Collected data entries:
==*==

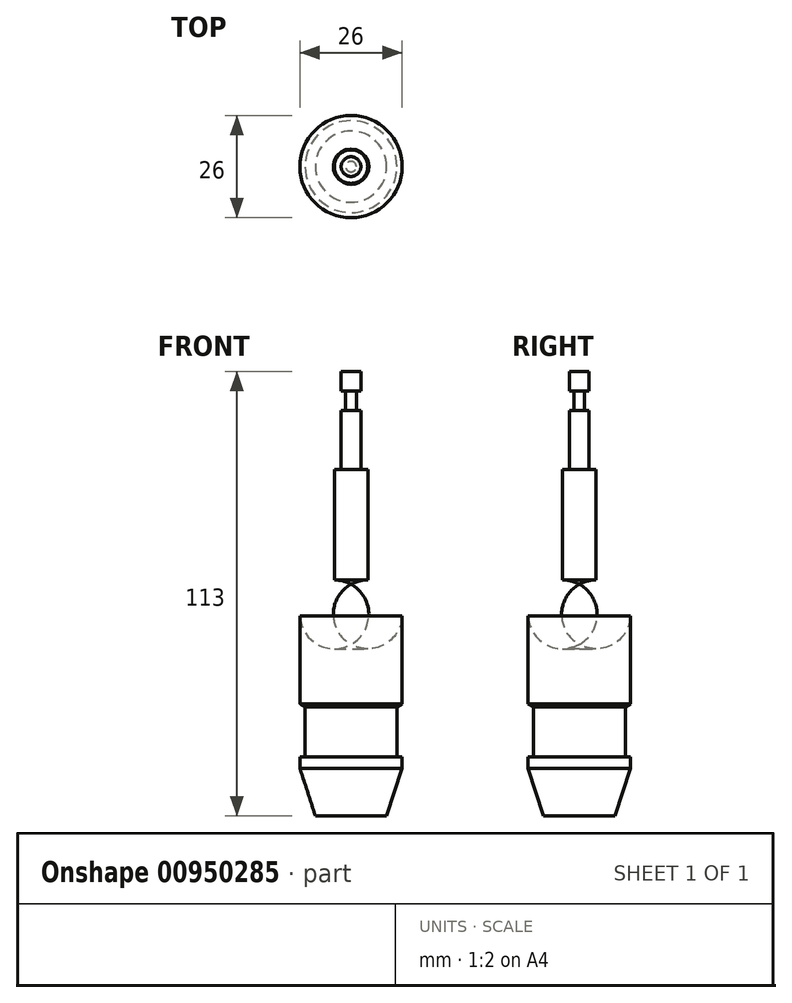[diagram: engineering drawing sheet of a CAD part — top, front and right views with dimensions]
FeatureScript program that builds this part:
annotation { "Feature Type Name" : "Feature", "Feature Type Description" : "" }
export const myFeature = defineFeature(function(context is Context, id is Id, definition is map)
    precondition{}
    {
        {
            var Q0;
            Q0=qCreatedBy(makeId("Front.planeOp"),FACE);
            var sketch = newSketch(context, id + "F0", { "sketchPlane" : qUnion([Q0])});
            skLineSegment(sketch, "E0", {"start": v(0, 56.18) * mm, "end": v(0, -48.13) * mm, "construction": true});
            skLineSegment(sketch, "E1", {"start": v(0, 45.94) * mm, "end": v(-2.5, 45.94) * mm});
            skLineSegment(sketch, "E2", {"start": v(-2.5, 45.94) * mm, "end": v(-2.5, 40.94) * mm});
            skLineSegment(sketch, "E3", {"start": v(-2.5, 40.94) * mm, "end": v(-1.34, 40.94) * mm});
            skLineSegment(sketch, "E4", {"start": v(-1.34, 40.94) * mm, "end": v(-1.34, 35.94) * mm});
            skLineSegment(sketch, "E5", {"start": v(-1.34, 35.94) * mm, "end": v(-2.5, 35.94) * mm});
            skLineSegment(sketch, "E6", {"start": v(-2.5, 35.94) * mm, "end": v(-2.5, 20.94) * mm});
            skLineSegment(sketch, "E7", {"start": v(-2.5, 20.94) * mm, "end": v(-4.25, 20.94) * mm});
            skLineSegment(sketch, "E8", {"start": v(-4.25, 20.94) * mm, "end": v(-4.25, -7.06) * mm});
            skArc(sketch, "E9", {"start": v(-4.25, -7.06) * mm, "mid": v(-10.6, -9.77) * mm, "end": v(-13, -16.24) * mm});
            skLineSegment(sketch, "E10", {"start": v(-13, -16.24) * mm, "end": v(-13, -38.54) * mm});
            skLineSegment(sketch, "E11", {"start": v(-13, -38.54) * mm, "end": v(-11.67, -39.38) * mm});
            skLineSegment(sketch, "E12", {"start": v(-11.67, -39.38) * mm, "end": v(-11.67, -52.06) * mm});
            skLineSegment(sketch, "E13", {"start": v(-11.67, -52.06) * mm, "end": v(-13, -52.06) * mm});
            skLineSegment(sketch, "E14", {"start": v(-13, -52.06) * mm, "end": v(-13, -54.9) * mm});
            skLineSegment(sketch, "E15", {"start": v(-13, -54.9) * mm, "end": v(-9.05, -67.06) * mm});
            skLineSegment(sketch, "E16", {"start": v(-9.05, -67.06) * mm, "end": v(0, -67.06) * mm});
            skLineSegment(sketch, "E17", {"start": v(0, -67.06) * mm, "end": v(0, 45.94) * mm});
            skSolve(sketch);
        }
        {
            var Q0;
            Q0 = qSketchRegion(id + "F0", true);
            var Q1;
            Q1=sQuery(id+"F0.wireOp",EDGE,"E17");
            revolve(context, id + "F1", {"surfaceOperationType" : NewSurfaceOperationType.NEW, "entities" : qUnion([Q0]), "axis" : qUnion([Q1]), "revolveType" : RevolveType.FULL});
        }
    });
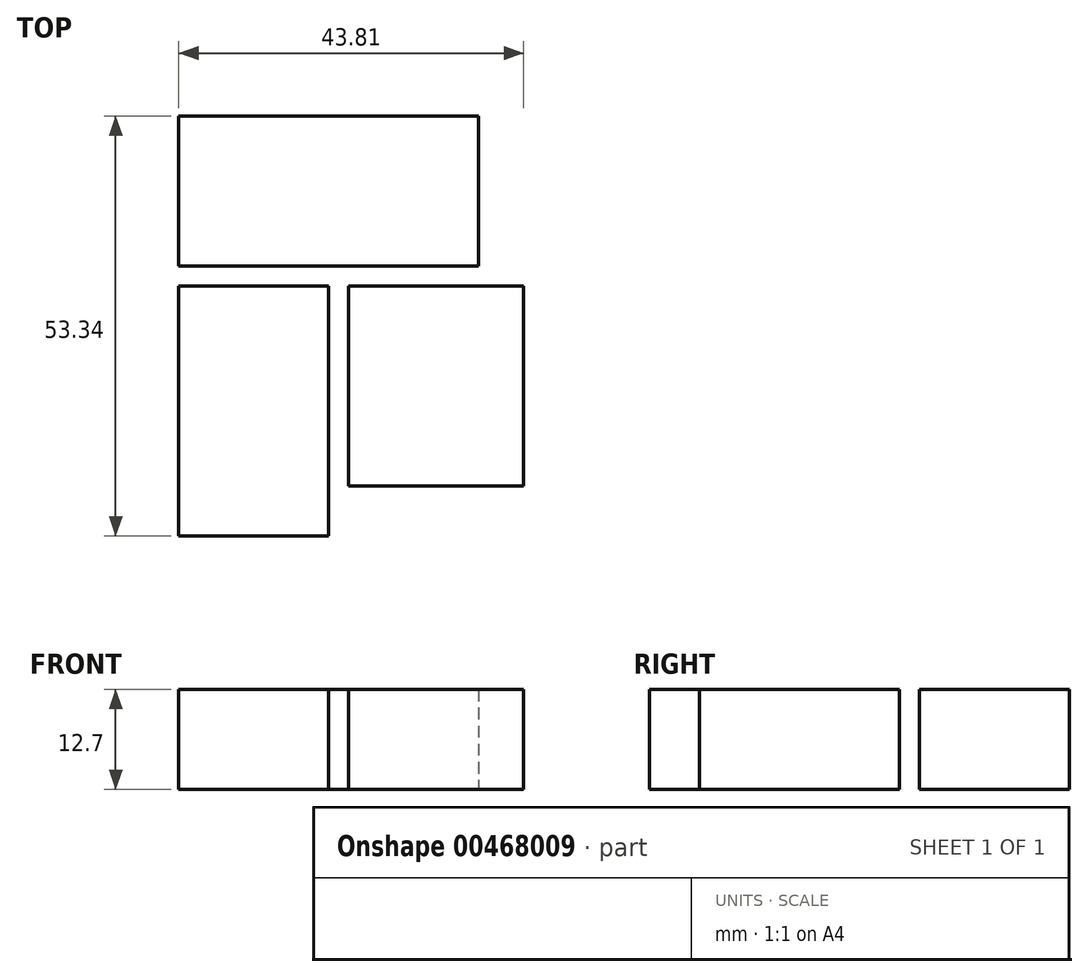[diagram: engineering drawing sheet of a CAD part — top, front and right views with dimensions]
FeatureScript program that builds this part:
annotation { "Feature Type Name" : "Feature", "Feature Type Description" : "" }
export const myFeature = defineFeature(function(context is Context, id is Id, definition is map)
    precondition{}
    {
        {
            var Q0;
            Q0=qCreatedBy(makeId("Top.planeOp"),FACE);
            var sketch = newSketch(context, id + "F0", { "sketchPlane" : qUnion([Q0])});
            skLineSegment(sketch, "E0.bottom", {"start": v(0, 0) * mm, "end": v(38.1, 0) * mm});
            skLineSegment(sketch, "E0.top", {"start": v(0, 19.05) * mm, "end": v(38.1, 19.05) * mm});
            skLineSegment(sketch, "E0.left", {"start": v(0, 0) * mm, "end": v(0, 19.05) * mm});
            skLineSegment(sketch, "E0.right", {"start": v(38.1, 0) * mm, "end": v(38.1, 19.05) * mm});
            skLineSegment(sketch, "E1.bottom", {"start": v(43.82, -27.94) * mm, "end": v(21.6, -27.94) * mm});
            skLineSegment(sketch, "E1.top", {"start": v(43.82, -2.54) * mm, "end": v(21.59, -2.54) * mm});
            skLineSegment(sketch, "E1.left", {"start": v(43.82, -27.94) * mm, "end": v(43.81, -2.54) * mm});
            skLineSegment(sketch, "E1.right", {"start": v(21.59, -27.94) * mm, "end": v(21.59, -2.54) * mm});
            skLineSegment(sketch, "E2.bottom", {"start": v(0, -34.3) * mm, "end": v(19.05, -34.3) * mm});
            skLineSegment(sketch, "E2.top", {"start": v(0, -2.54) * mm, "end": v(19.05, -2.54) * mm});
            skLineSegment(sketch, "E2.left", {"start": v(0, -34.3) * mm, "end": v(0, -2.54) * mm});
            skLineSegment(sketch, "E2.right", {"start": v(19.05, -34.3) * mm, "end": v(19.05, -2.54) * mm});
            skSolve(sketch);
        }
        {
            var Q0;
            Q0 = qSketchRegion(id + "F0", true);
            extrude(context, id + "F1", {"entities" : qUnion([Q0]), "depth" : 12.7 * mm});
        }
    });
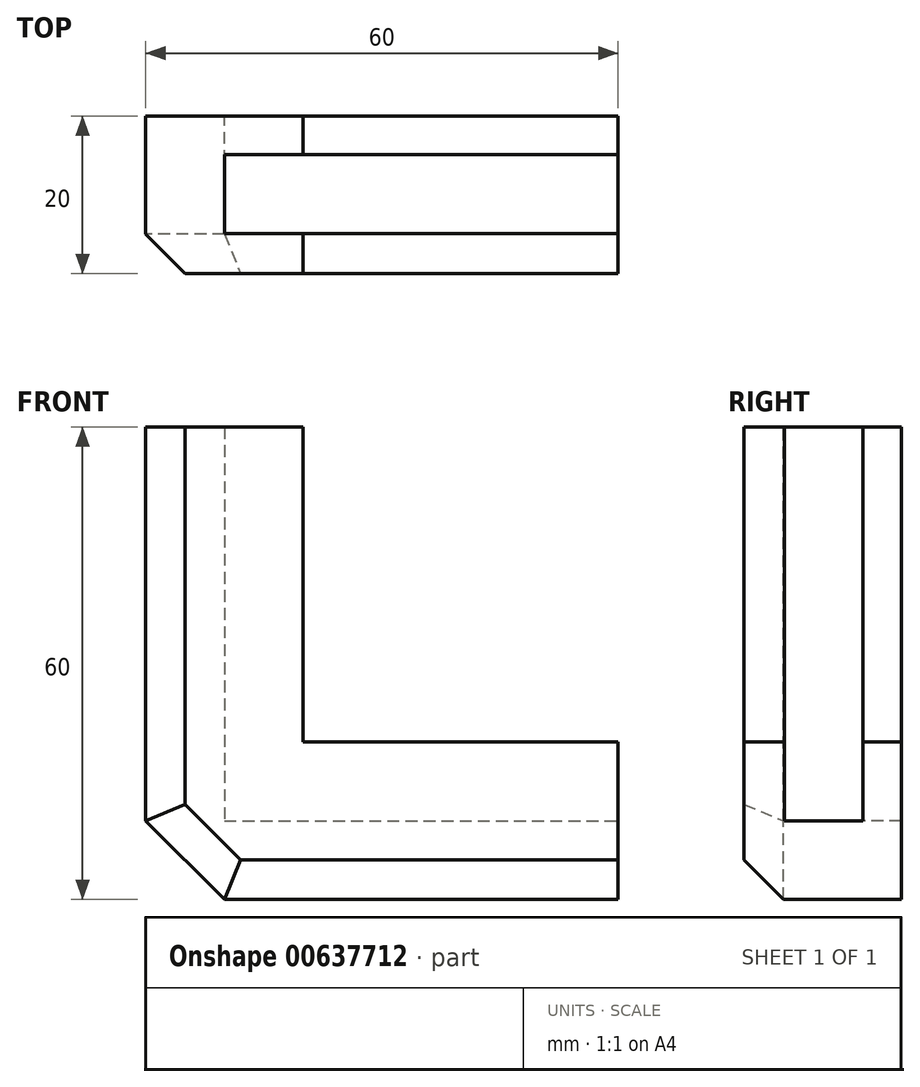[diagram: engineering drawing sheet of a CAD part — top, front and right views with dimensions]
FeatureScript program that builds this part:
annotation { "Feature Type Name" : "Feature", "Feature Type Description" : "" }
export const myFeature = defineFeature(function(context is Context, id is Id, definition is map)
    precondition{}
    {
        {
            var Q0;
            Q0=qCreatedBy(makeId("Top.planeOp"),FACE);
            var sketch = newSketch(context, id + "F0", { "sketchPlane" : qUnion([Q0])});
            skLineSegment(sketch, "E0.bottom", {"start": v(0, 0) * mm, "end": v(60, 0) * mm});
            skLineSegment(sketch, "E0.top", {"start": v(0, 20) * mm, "end": v(60, 20) * mm});
            skLineSegment(sketch, "E0.left", {"start": v(0, 0) * mm, "end": v(0, 20) * mm});
            skLineSegment(sketch, "E0.right", {"start": v(60, 0) * mm, "end": v(60, 20) * mm});
            skSolve(sketch);
        }
        {
            var Q0;
            Q0=makeQuery(id+"F0.imprint","IMPRINT",FACE,{"disambiguationData":[TD([[makeQuery(id+"F0.imprint","IMPRINT",EDGE,{"derivedFrom":sQuery(id+"F0.wireOp",EDGE,"E0.bottom")}),1.0]])]});
            extrude(context, id + "F1", {"entities" : qUnion([Q0]), "depth" : 20 * mm, "offsetDistance" : 25 * mm});
        }
        {
            var Q0;
            Q0=qCreatedBy(makeId("Front.planeOp"),FACE);
            var sketch = newSketch(context, id + "F2", { "sketchPlane" : qUnion([Q0])});
            skLineSegment(sketch, "E1.bottom", {"start": v(0, 0) * mm, "end": v(20, 0) * mm});
            skLineSegment(sketch, "E1.top", {"start": v(0, 60) * mm, "end": v(20, 60) * mm});
            skLineSegment(sketch, "E1.left", {"start": v(0, 0) * mm, "end": v(0, 60) * mm});
            skLineSegment(sketch, "E1.right", {"start": v(20, 0) * mm, "end": v(20, 60) * mm});
            skSolve(sketch);
        }
        {
            var Q0;
            Q0=makeQuery(id+"F2.imprint","IMPRINT",FACE,{"disambiguationData":[TD([[makeQuery(id+"F2.imprint","IMPRINT",EDGE,{"derivedFrom":sQuery(id+"F2.wireOp",EDGE,"E1.bottom")}),1.0]])]});
            extrude(context, id + "F3", {"entities" : qUnion([Q0]), "operationType" : NewBodyOperationType.ADD, "oppositeDirection" : true, "depth" : 20 * mm, "offsetDistance" : 25 * mm});
        }
        {
            var Q0;
            Q0=makeQuery(id+"F3.opExtrude","SWEPT_FACE",FACE,{"disambiguationData":[OSD([sQuery(id+"F2.wireOp",EDGE,"E1.right")])]});
            var sketch = newSketch(context, id + "F4", { "sketchPlane" : qUnion([Q0])});
            skLineSegment(sketch, "E2.bottom", {"start": v(5.1, 60.95) * mm, "end": v(15.1, 60.95) * mm});
            skLineSegment(sketch, "E2.top", {"start": v(5.1, 4.95) * mm, "end": v(15.1, 4.95) * mm});
            skLineSegment(sketch, "E2.left", {"start": v(5.1, 60.95) * mm, "end": v(5.1, 4.95) * mm});
            skLineSegment(sketch, "E2.right", {"start": v(15.1, 60.95) * mm, "end": v(15.1, 4.95) * mm});
            skSolve(sketch);
        }
        {
            var Q0;
            {var subQ0=sQuery(id+"F4.wireOp",EDGE,"E2.left");var subQ1=sQuery(id+"F2.wireOp",EDGE,"E1.right");var subQ2=makeQuery(id+"F3.opExtrude","SWEPT_EDGE",EDGE,{"disambiguationData":[OSD([sQuery(id+"F2.wireOp",EDGE,"E1.top"),subQ1])]});var subQ3=makeQuery(id+"F4.imprint","INTERSECT",VERTEX,{"derivedFrom":[subQ2,subQ0]});Q0=makeQuery(id+"F4.imprint","IMPRINT",FACE,{"disambiguationData":[TD([[makeQuery(id+"F4.imprint","IMPRINT",EDGE,{"disambiguationData":[TD([[subQ3,1.0]])],"derivedFrom":subQ2}),1.0]])]});}
            extrude(context, id + "F5", {"entities" : qUnion([Q0]), "operationType" : NewBodyOperationType.REMOVE, "oppositeDirection" : true, "depth" : 10 * mm, "offsetDistance" : 25 * mm});
        }
        {
            var Q0;
            {var subQ0=sQuery(id+"F0.wireOp",EDGE,"E0.right");var subQ1=sQuery(id+"F0.wireOp",EDGE,"E0.left");var subQ2=sQuery(id+"F0.wireOp",EDGE,"E0.top");var subQ3=sQuery(id+"F0.wireOp",EDGE,"E0.bottom");Q0=makeQuery(id+"F5.boolean.opBoolean","MERGE",FACE,{"derivedFrom":[makeQuery(id+"F1.opExtrude","CAP_FACE",FACE,{"disambiguationData":[OSD([subQ3,subQ2,subQ1,subQ0])],"isStart":false}),makeQuery(id+"F5.opExtrude","SWEPT_FACE",FACE,{"disambiguationData":[OSD([subQ3,subQ2,subQ1,subQ0,sQuery(id+"F2.wireOp",EDGE,"E1.right")])]})]});}
            var sketch = newSketch(context, id + "F6", { "sketchPlane" : qUnion([Q0])});
            skLineSegment(sketch, "E3.bottom", {"start": v(10, 15.1) * mm, "end": v(60, 15.1) * mm});
            skLineSegment(sketch, "E3.top", {"start": v(10, 5.1) * mm, "end": v(60, 5.1) * mm});
            skLineSegment(sketch, "E3.left", {"start": v(10, 15.1) * mm, "end": v(10, 5.1) * mm});
            skLineSegment(sketch, "E3.right", {"start": v(60, 15.1) * mm, "end": v(60, 5.1) * mm});
            skSolve(sketch);
        }
        {
            var Q0;
            {var subQ14=sQuery(id+"F6.wireOp",EDGE,"E3.left");Q0=makeQuery(id+"F6.imprint","IMPRINT",FACE,{"disambiguationData":[TD([[makeQuery(id+"F6.imprint","IMPRINT",EDGE,{"derivedFrom":subQ14}),-1.0]])]});}
            extrude(context, id + "F7", {"entities" : qUnion([Q0]), "operationType" : NewBodyOperationType.REMOVE, "oppositeDirection" : true, "depth" : 10 * mm, "offsetDistance" : 25 * mm});
        }
        {
            var Q0;
            Q0=makeQuery(id+"F1.opExtrude","CAP_EDGE",EDGE,{"disambiguationData":[OSD([sQuery(id+"F0.wireOp",EDGE,"E0.left")])],"isStart":true});
            chamfer(context, id + "F8", {"entities" : qUnion([Q0]), "width" : 10 * mm, "tangentPropagation" : true});
        }
        {
            var Q0;
            Q0=makeQuery(id+"F1.opExtrude","CAP_EDGE",EDGE,{"disambiguationData":[OSD([sQuery(id+"F0.wireOp",EDGE,"E0.bottom")])],"isStart":true});
            var Q1;
            Q1=makeQuery(id+"F8.opChamfer","BLEND_EDGE",EDGE,{"blendedFrom":[makeQuery(id+"F1.opExtrude","CAP_EDGE",EDGE,{"disambiguationData":[OSD([sQuery(id+"F0.wireOp",EDGE,"E0.left")])],"isStart":true}),makeQuery(id+"F3.boolean.opBoolean","MERGE",FACE,{"derivedFrom":[makeQuery(id+"F1.opExtrude","SWEPT_FACE",FACE,{"disambiguationData":[OSD([sQuery(id+"F0.wireOp",EDGE,"E0.bottom")])]}),makeQuery(id+"F3.opExtrude","CAP_FACE",FACE,{"disambiguationData":[OSD([sQuery(id+"F2.wireOp",EDGE,"E1.bottom"),sQuery(id+"F2.wireOp",EDGE,"E1.top"),sQuery(id+"F2.wireOp",EDGE,"E1.left"),sQuery(id+"F2.wireOp",EDGE,"E1.right")])],"isStart":true})]})],"blendedInto":[makeQuery(id+"F3.boolean.opBoolean","MERGE",FACE,{"derivedFrom":[makeQuery(id+"F1.opExtrude","SWEPT_FACE",FACE,{"disambiguationData":[OSD([sQuery(id+"F0.wireOp",EDGE,"E0.bottom")])]}),makeQuery(id+"F3.opExtrude","CAP_FACE",FACE,{"disambiguationData":[OSD([sQuery(id+"F2.wireOp",EDGE,"E1.bottom"),sQuery(id+"F2.wireOp",EDGE,"E1.top"),sQuery(id+"F2.wireOp",EDGE,"E1.left"),sQuery(id+"F2.wireOp",EDGE,"E1.right")])],"isStart":true})]})]});
            chamfer(context, id + "F9", {"entities" : qUnion([Q0, Q1]), "width" : 5 * mm, "tangentPropagation" : true});
        }
        {
            var Q0;
            Q0=makeQuery(id+"F3.boolean.opBoolean","MERGE",EDGE,{"derivedFrom":[makeQuery(id+"F1.opExtrude","SWEPT_EDGE",EDGE,{"disambiguationData":[OSD([sQuery(id+"F0.wireOp",EDGE,"E0.bottom"),sQuery(id+"F0.wireOp",EDGE,"E0.left")])]}),makeQuery(id+"F3.opExtrude","CAP_EDGE",EDGE,{"disambiguationData":[OSD([sQuery(id+"F2.wireOp",EDGE,"E1.left")])],"isStart":true})]});
            chamfer(context, id + "F10", {"entities" : qUnion([Q0]), "width" : 5 * mm, "tangentPropagation" : true});
        }
    });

==*==

▶ [TO DO]:
Identify every line in the CAD file records above that contains the string "offsetDistance", and copy each of those lines in full.

▶ [WRITTEN ANSWER]:
            extrude(context, id + "F1", {"entities" : qUnion([Q0]), "depth" : 20 * mm, "offsetDistance" : 25 * mm});
            extrude(context, id + "F3", {"entities" : qUnion([Q0]), "operationType" : NewBodyOperationType.ADD, "oppositeDirection" : true, "depth" : 20 * mm, "offsetDistance" : 25 * mm});
            extrude(context, id + "F5", {"entities" : qUnion([Q0]), "operationType" : NewBodyOperationType.REMOVE, "oppositeDirection" : true, "depth" : 10 * mm, "offsetDistance" : 25 * mm});
            extrude(context, id + "F7", {"entities" : qUnion([Q0]), "operationType" : NewBodyOperationType.REMOVE, "oppositeDirection" : true, "depth" : 10 * mm, "offsetDistance" : 25 * mm});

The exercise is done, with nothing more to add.